The late 1950s and much of the entire 1960s were packed with epic WWII movies, and ‘Guns’ belongs in that conversation right up at the top. From director J. Lee Thompson and based off a novel by Alistair MacLean, this men-on-a-mission epic has definitely stood the test of time. There are flaws (more later), but as a pure popcorn film full of excitement and adventure, it is hard to beat. Filmed on location in Rhodes and Gozo, it is a beautiful film, fully taking advantage of the widescreen format. The look of a WWII epic can get overshadowed, but it adds an element here. Composer Dimitri Tiomkin turns in an Oscar-nominated score as well, a memorable score with a good theme and familiar notes.

But how about a team of specialists on an impossible mission?!? ‘Guns’ was one of the first films to use that basic premise to its full potential. Countless others followed in the 1960s and have ever since. The formula is simple. Assemble your team of specialists, all with their unique skillset, and give them something highly dangerous and likely deadly to perform. Who makes it out? Will the job get done? There’s nothing too crazy with the premise, but when handled correctly, it’s a gem. It belongs up there with The Professionals, The Dirty Dozen, Kelly’s Heroes and Where Eagles Dare (another MacLean novel) as one of the sub-genre’s best.

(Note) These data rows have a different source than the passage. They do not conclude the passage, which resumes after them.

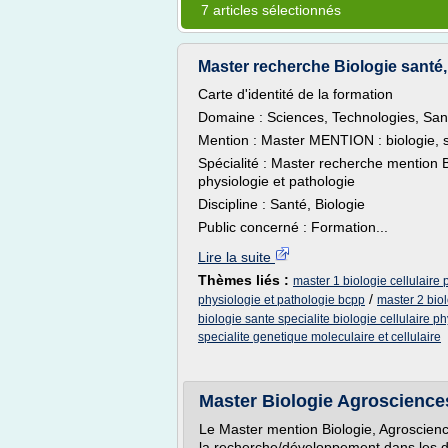
7 articles sélectionnés
Master recherche Biologie santé, s
Carte d'identité de la formation
Domaine : Sciences, Technologies, San
Mention : Master MENTION : biologie, 
Spécialité : Master recherche mention Bio
physiologie et pathologie
Discipline : Santé, Biologie
Public concerné : Formation...
Lire la suite
Thèmes liés :
master 1 biologie cellulaire 
/
physiologie et pathologie bcpp
master 2 biol
biologie sante specialite biologie cellulaire p
specialite genetique moleculaire et cellulaire
Master Biologie Agroscience
Le Master mention Biologie, Agroscien
la recherche/développement dans les d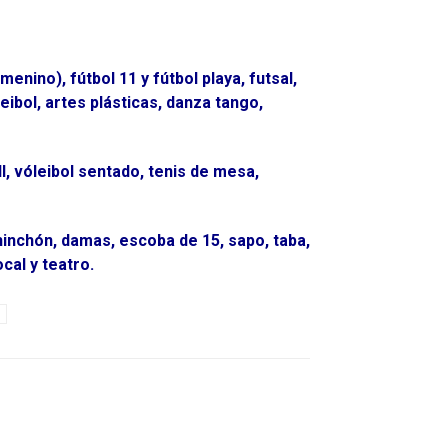
menino), fútbol 11 y fútbol playa, futsal,
leibol, artes plásticas, danza tango,
l, vóleibol sentado, tenis de mesa,
hinchón, damas, escoba de 15, sapo, taba,
cal y teatro.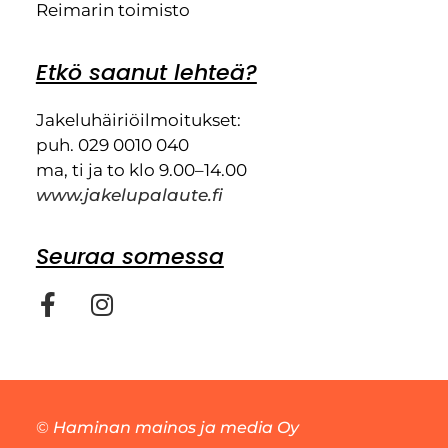
Reimarin toimisto
Etkö saanut lehteä?
Jakeluhäiriöilmoitukset:
puh. 029 0010 040
ma, ti ja to klo 9.00–14.00
www.jakelupalaute.fi
Seuraa somessa
©
Haminan mainos ja media Oy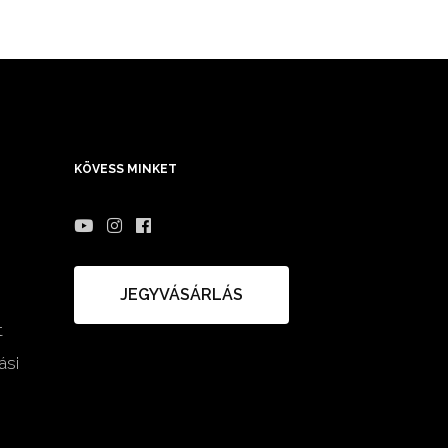
KÖVESS MINKET
JEGYVÁSÁRLÁS
t
ási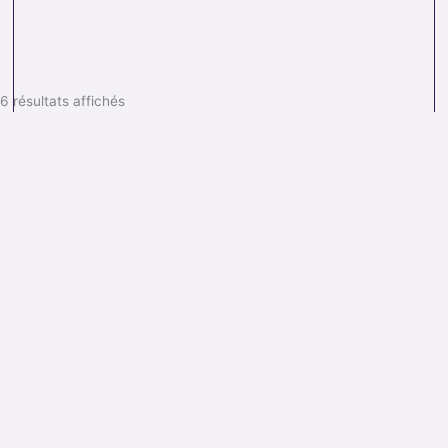
6 résultats affichés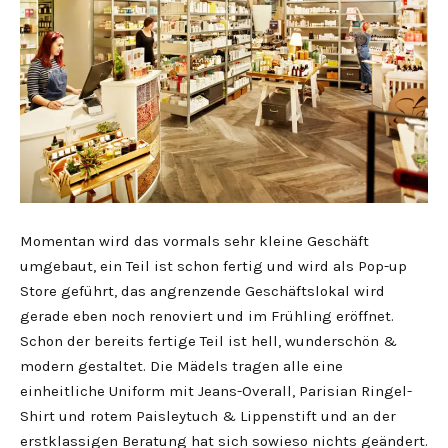
Momentan wird das vormals sehr kleine Geschäft
umgebaut, ein Teil ist schon fertig und wird als Pop-up
Store geführt, das angrenzende Geschäftslokal wird
gerade eben noch renoviert und im Frühling eröffnet.
Schon der bereits fertige Teil ist hell, wunderschön &
modern gestaltet. Die Mädels tragen alle eine
einheitliche Uniform mit Jeans-Overall, Parisian Ringel-
Shirt und rotem Paisleytuch & Lippenstift und an der
erstklassigen Beratung hat sich sowieso nichts geändert.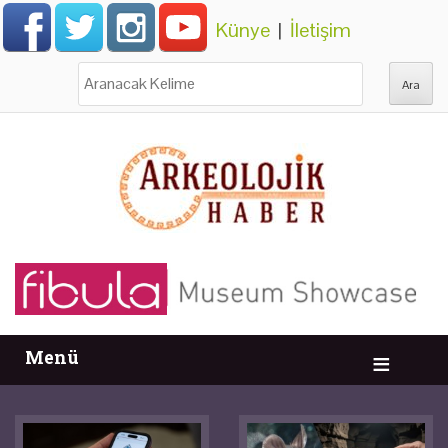
Künye
|
İletişim
Ara:
Menü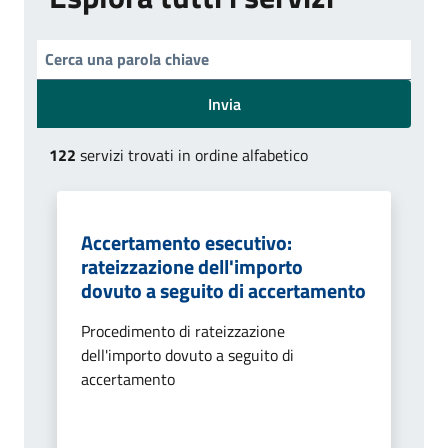
Invia
122
servizi trovati in ordine alfabetico
Accertamento esecutivo:
rateizzazione dell'importo
dovuto a seguito di accertamento
Procedimento di rateizzazione
dell'importo dovuto a seguito di
accertamento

This effort succeeds so well because of the casting. On my recent viewing, I came away impressed with Peck’s Mallory more than previous viewings. A capable officer, he’s thrust into an unlikely leadership role that forces him to make some incredibly uncomfortable decisions. An interesting part, and a solid character arc. Quinn is at his understated, scene-stealing best as Andrea Stavrou, a steely-eyed killer who hates the Germans. The Mallory/Stavrou history adds an excellent, mysterious edge to the story as well. And rounding out the lead trio, Niven lends some comedic effort as Miller, the explosives expert who has no real interest in war. Three Hollywood legends, and wouldn’t you know it? They all deliver.

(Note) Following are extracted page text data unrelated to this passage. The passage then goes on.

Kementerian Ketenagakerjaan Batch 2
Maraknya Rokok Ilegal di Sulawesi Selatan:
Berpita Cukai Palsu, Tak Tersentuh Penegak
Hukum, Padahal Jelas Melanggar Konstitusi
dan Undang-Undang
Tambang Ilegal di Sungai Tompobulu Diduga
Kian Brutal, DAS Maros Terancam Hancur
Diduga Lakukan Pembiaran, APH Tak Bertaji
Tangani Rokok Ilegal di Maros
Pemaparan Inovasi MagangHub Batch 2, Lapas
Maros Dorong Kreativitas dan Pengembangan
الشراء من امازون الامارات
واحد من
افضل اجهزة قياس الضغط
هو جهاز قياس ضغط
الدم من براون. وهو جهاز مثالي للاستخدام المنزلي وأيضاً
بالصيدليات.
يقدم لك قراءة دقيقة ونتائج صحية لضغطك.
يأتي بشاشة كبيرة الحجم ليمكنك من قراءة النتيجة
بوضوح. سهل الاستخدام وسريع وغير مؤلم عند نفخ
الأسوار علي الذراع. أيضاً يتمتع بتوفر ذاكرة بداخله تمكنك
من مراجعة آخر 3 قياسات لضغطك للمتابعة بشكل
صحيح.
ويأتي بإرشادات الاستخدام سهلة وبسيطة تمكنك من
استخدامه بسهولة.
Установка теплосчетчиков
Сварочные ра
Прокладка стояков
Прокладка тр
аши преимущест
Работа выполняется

The team also includes Brown (Stanley Baker), a mechanical expert and knife fighter, Pappadimos (James Darren), the born killer, and Franklin (Anthony Quayle), the team leader. They’re joined on Navarone by two resistance fighters, Maria (Irene Papas) and Anna (Gia Scala). Not enough for you? Plenty of familiar British faces lend supporting parts, including James Robertson Justice, Richard Harris, Percy Herbert, Bryan Forbes, Allan Cuthbertson and Walter Gotell.

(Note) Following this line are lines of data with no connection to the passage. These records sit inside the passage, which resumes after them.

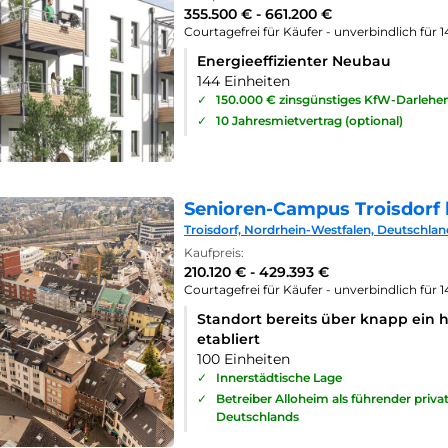
355.500 € - 661.200 €
Courtagefrei für Käufer - unverbindlich für 
Energieeffizienter Neubau
144 Einheiten
✓
150.000 € zinsgünstiges KfW-Darlehe
✓
10 Jahresmietvertrag (optional)
Senioren-Campus Troisdorf 
Troisdorf, Nordrhein-Westfalen, Deutschlan
Kaufpreis:
210.120 € - 429.393 €
Courtagefrei für Käufer - unverbindlich für 
Standort bereits über knapp ein 
etabliert
100 Einheiten
✓
Innerstädtische Lage
✓
Betreiber Alloheim als führender priv
Deutschlands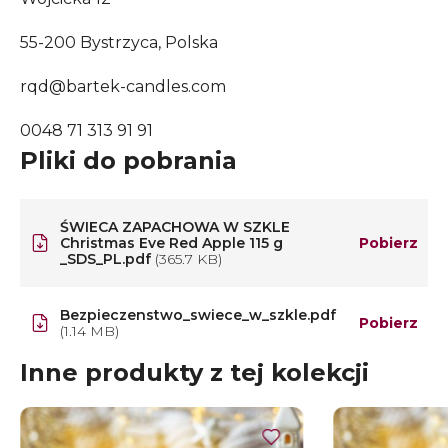
55-200 Bystrzyca, Polska
rqd@bartek-candles.com
0048 71 313 91 91
Pliki do pobrania
ŚWIECA ZAPACHOWA W SZKLE
Christmas Eve Red Apple 115 g
Pobierz
_SDS_PL.pdf
(365.7 KB)
Bezpieczenstwo_swiece_w_szkle.pdf
Pobierz
(1.14 MB)
Inne produkty z tej kolekcji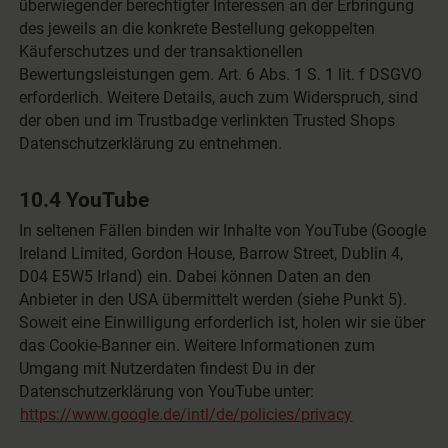
überwiegender berechtigter Interessen an der Erbringung
des jeweils an die konkrete Bestellung gekoppelten
Käuferschutzes und der transaktionellen
Bewertungsleistungen gem. Art. 6 Abs. 1 S. 1 lit. f DSGVO
erforderlich. Weitere Details, auch zum Widerspruch, sind
der oben und im Trustbadge verlinkten Trusted Shops
Datenschutzerklärung zu entnehmen.
10.4 YouTube
In seltenen Fällen binden wir Inhalte von YouTube (Google
Ireland Limited, Gordon House, Barrow Street, Dublin 4,
D04 E5W5 Irland) ein. Dabei können Daten an den
Anbieter in den USA übermittelt werden (siehe Punkt 5).
Soweit eine Einwilligung erforderlich ist, holen wir sie über
das Cookie-Banner ein. Weitere Informationen zum
Umgang mit Nutzerdaten findest Du in der
Datenschutzerklärung von YouTube unter:
https://www.google.de/intl/de/policies/privacy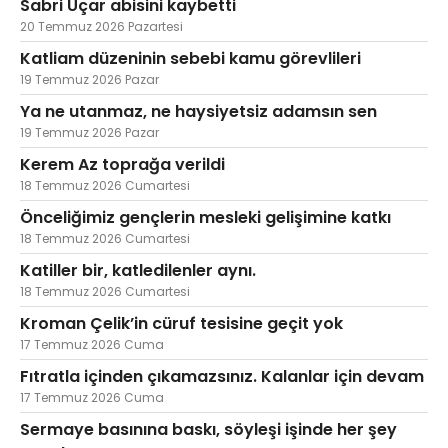
Sabri Uçar abisini kaybetti
20 Temmuz 2026 Pazartesi
Katliam düzeninin sebebi kamu görevlileri
19 Temmuz 2026 Pazar
Ya ne utanmaz, ne haysiyetsiz adamsın sen
19 Temmuz 2026 Pazar
Kerem Az toprağa verildi
18 Temmuz 2026 Cumartesi
Önceliğimiz gençlerin mesleki gelişimine katkı
18 Temmuz 2026 Cumartesi
Katiller bir, katledilenler aynı.
18 Temmuz 2026 Cumartesi
Kroman Çelik’in cüruf tesisine geçit yok
17 Temmuz 2026 Cuma
Fıtratla içinden çıkamazsınız. Kalanlar için devam
17 Temmuz 2026 Cuma
Sermaye basınına baskı, söyleşi işinde her şey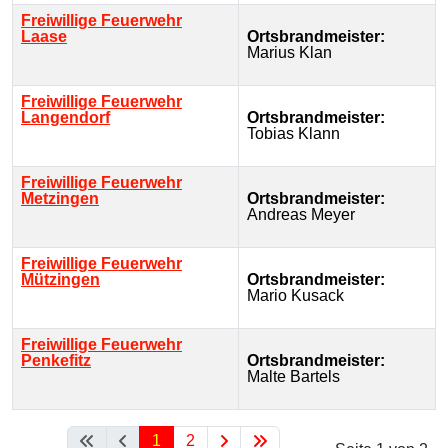
Freiwillige Feuerwehr
Laase
Ortsbrandmeister:
Marius Klan
Freiwillige Feuerwehr
Langendorf
Ortsbrandmeister:
Tobias Klann
Freiwillige Feuerwehr
Metzingen
Ortsbrandmeister:
Andreas Meyer
Freiwillige Feuerwehr
Mützingen
Ortsbrandmeister:
Mario Kusack
Freiwillige Feuerwehr
Penkefitz
Ortsbrandmeister:
Malte Bartels
1
2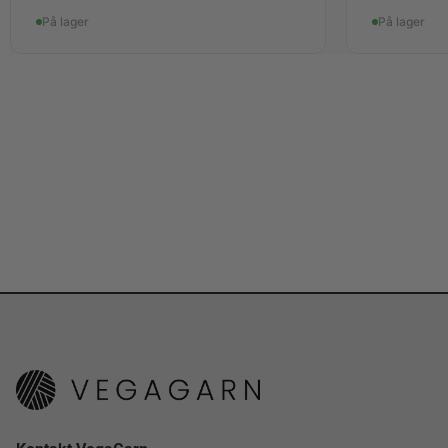
På lager
På lager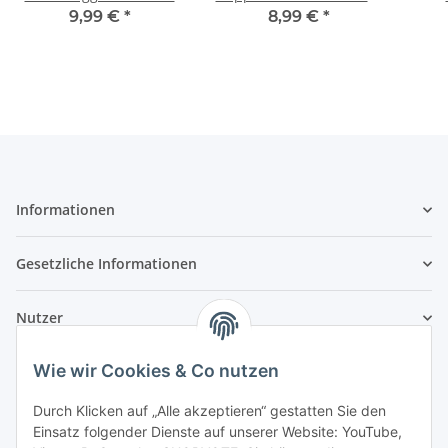
20061510
9,99 €
*
8,99 €
*
Informationen
Gesetzliche Informationen
Nutzer
Wie wir Cookies & Co nutzen
Durch Klicken auf „Alle akzeptieren“ gestatten Sie den
Einsatz folgender Dienste auf unserer Website: YouTube,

It’s easy to take for granted what an impact ‘Guns’ has had on the action/adventure genre since its release in 1962. The men-on-a-mission angle especially is the key, but it laid the groundwork for so many like-minded movies in the years to come. There are flaws — a touch slow at times, especially the cliff-scaling scene; the Germans seem too stupid for their own good at times — but there are few movies that are as exciting, as fun, and simply put, well-made, as this flick from Thompson and a talented crew.

A classic for a reason. If you haven’t seen it by now, make a point of seeking it out. Hopefully you’ll like it just as much as I did!